浮世絵に次ぐ手作りの風合いを持った最後の一般印刷物で、近代広告の元祖であるとともに、キャッチコピーの先駆けでもある。今では美術品として扱われ、また当時の時代的資料の価値もある。当時商店が扱った衣食住、日用品や産業だけでなく、絵に描かれた出始めの電話、電柱、自動車、電車、飛行機などの歴史資料も見られる。たとえば煙草の銘柄だと、敷島、大和、山桜、スター、チェリー、ヒーローなどとある。江戸東京、大阪、京都など当時の都市圏のほか、全国に広がった。サイズは浮世絵より小さいもの、大きいものなどさまざまである。家の壁や襖、銭湯に貼ったりもした。
13世紀に一遍上人が「南無阿弥陀仏」の札を出したとあるが、天和3年に越後屋が呉服の宣伝に「現金安売り掛け値なし」という引き札を十里四方に出したのが引き札の始まりと言われる。裕福な大名、武士が年に1、2回まとめて払う掛け値売りが大店舗では普通で、これを交渉値引き掛け売りがなく、現金取引の正札売りにしたのが、大いにあたった。同業者の反発に幕府の検閲も入ったが、井原西鶴はこれを大商人の手引きと引用した。来客に酒や割引券を進呈するなどの文句も話題になった。その後、平賀源内が1769年(明和6年)に知人の依頼で歯磨き粉の引き札を作ったのが有名になった他、多くの作家が引き札を作成し、話題になった。
明治、大正期には、浮世絵の伝統も残っており、機械木版刷り、石版摺りなどの導入で、手作りの味を残しながら、大量に印刷できる色鮮やかな引き札が登場し、現在引き札というと多く各地に現存するこの時代のものを思い浮かべる。
引き札の語源は、「お客を引く」、「引き付ける」、「配る」(配るを引くと言った)から来ているという諸説ある。
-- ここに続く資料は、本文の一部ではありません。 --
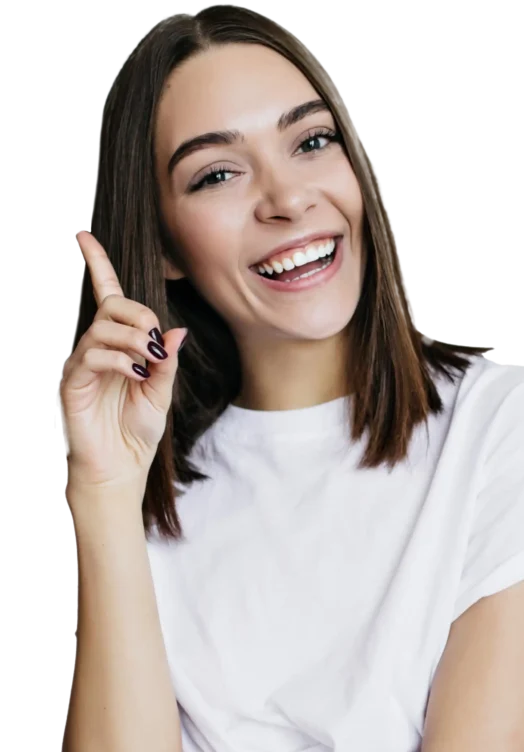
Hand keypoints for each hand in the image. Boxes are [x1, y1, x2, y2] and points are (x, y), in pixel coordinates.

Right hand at [61, 230, 187, 494]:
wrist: (121, 468)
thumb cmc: (137, 432)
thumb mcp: (162, 392)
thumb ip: (166, 361)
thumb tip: (174, 330)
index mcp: (118, 346)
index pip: (106, 297)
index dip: (96, 265)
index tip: (84, 236)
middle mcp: (96, 348)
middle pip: (113, 305)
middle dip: (140, 316)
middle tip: (156, 347)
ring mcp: (82, 364)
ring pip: (103, 326)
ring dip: (134, 339)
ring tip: (147, 364)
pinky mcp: (73, 382)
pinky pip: (92, 354)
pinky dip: (119, 359)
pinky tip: (134, 373)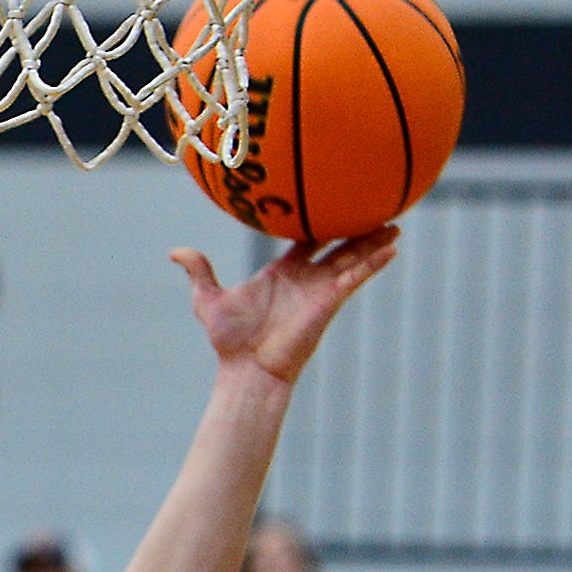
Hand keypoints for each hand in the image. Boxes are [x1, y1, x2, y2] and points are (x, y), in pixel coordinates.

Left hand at [171, 227, 399, 385]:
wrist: (246, 368)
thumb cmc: (229, 341)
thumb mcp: (208, 299)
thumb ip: (199, 271)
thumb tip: (175, 252)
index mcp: (282, 273)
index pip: (306, 241)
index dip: (318, 223)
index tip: (330, 202)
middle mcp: (305, 279)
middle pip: (337, 246)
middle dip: (356, 230)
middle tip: (376, 208)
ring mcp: (319, 290)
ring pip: (352, 258)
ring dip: (373, 242)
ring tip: (396, 224)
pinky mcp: (328, 302)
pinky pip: (355, 277)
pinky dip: (373, 263)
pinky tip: (392, 249)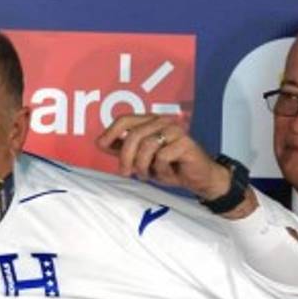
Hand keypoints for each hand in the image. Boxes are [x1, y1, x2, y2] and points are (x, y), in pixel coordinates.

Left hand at [96, 113, 256, 217]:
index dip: (111, 132)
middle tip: (126, 173)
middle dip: (125, 157)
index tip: (101, 146)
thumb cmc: (170, 166)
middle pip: (133, 135)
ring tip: (149, 174)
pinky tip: (168, 173)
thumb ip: (123, 149)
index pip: (125, 120)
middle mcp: (162, 121)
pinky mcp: (185, 143)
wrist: (198, 178)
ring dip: (143, 166)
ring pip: (146, 146)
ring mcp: (175, 130)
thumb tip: (100, 142)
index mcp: (150, 122)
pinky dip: (161, 170)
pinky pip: (162, 157)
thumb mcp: (140, 159)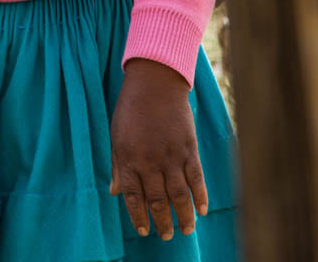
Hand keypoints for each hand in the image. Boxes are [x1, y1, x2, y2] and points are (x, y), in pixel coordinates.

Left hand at [109, 57, 207, 240]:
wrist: (155, 81)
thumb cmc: (132, 108)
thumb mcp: (117, 135)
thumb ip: (117, 165)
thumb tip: (115, 192)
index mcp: (128, 158)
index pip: (133, 197)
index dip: (139, 217)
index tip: (144, 231)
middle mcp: (149, 161)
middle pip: (157, 201)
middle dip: (162, 222)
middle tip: (166, 236)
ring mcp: (170, 156)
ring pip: (179, 196)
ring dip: (183, 217)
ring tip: (186, 230)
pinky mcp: (188, 148)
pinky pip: (196, 179)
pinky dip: (200, 196)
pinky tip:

当初は、札回し、安売り目録書き、口上書、書付、挿広告とも呼ばれた。江戸時代には何十万枚と出されたという記録があり、安政3年には松坂屋が5,500枚出したとある。ひろめ屋が配ったりもした。チラシの語源は、大阪で引き札をまき散らすから来ているという。
明治5年に東京日日新聞から新聞附録で使われ、のちに新聞広告の隆盛とともに取って代わられた。
初期はわずかな色数であったが、チラシの性質上、明るい見栄えのする色使い、鮮やかなぼかし技法、楽しくさわやかな図柄、大胆な構図になった。
めでたいもの、目新しいもの、話題のものの図柄が多く、美人や子供、開化の和服、太陽、恵比須、大黒様、積み俵、龍、富士、花鳥風月、ずんぐりした福助、軍人さん、ハイカラさん(ハイカラー)、かわいい動物、福の神、鯛、ラッパ、漁船、武者、染物工場の様子、荷造りの様子、生け花、宝船、国旗、相撲取り、洋館、汽車、汽船、日本三景、鶴亀、松竹梅、神話、陸軍御用など。藻を刈る(もうかる)、五鯉躍(御利益)などのごろ合わせの絵もある。
めでたい文字、繁栄、千客万来、勉強、大勉引、丈夫、大入り、正札、また火の用心なども挿入されている。暦、カレンダーの付いたもの、郵便早見表、電車の時刻表の付いたものもある。
引き札を出した店には存続している所も多いが、小規模経営の商店も多く、ツムラの中将湯や浅田飴、歯痛薬の今治水、アサヒビールのように現在もすべてが存続しているとは言えない。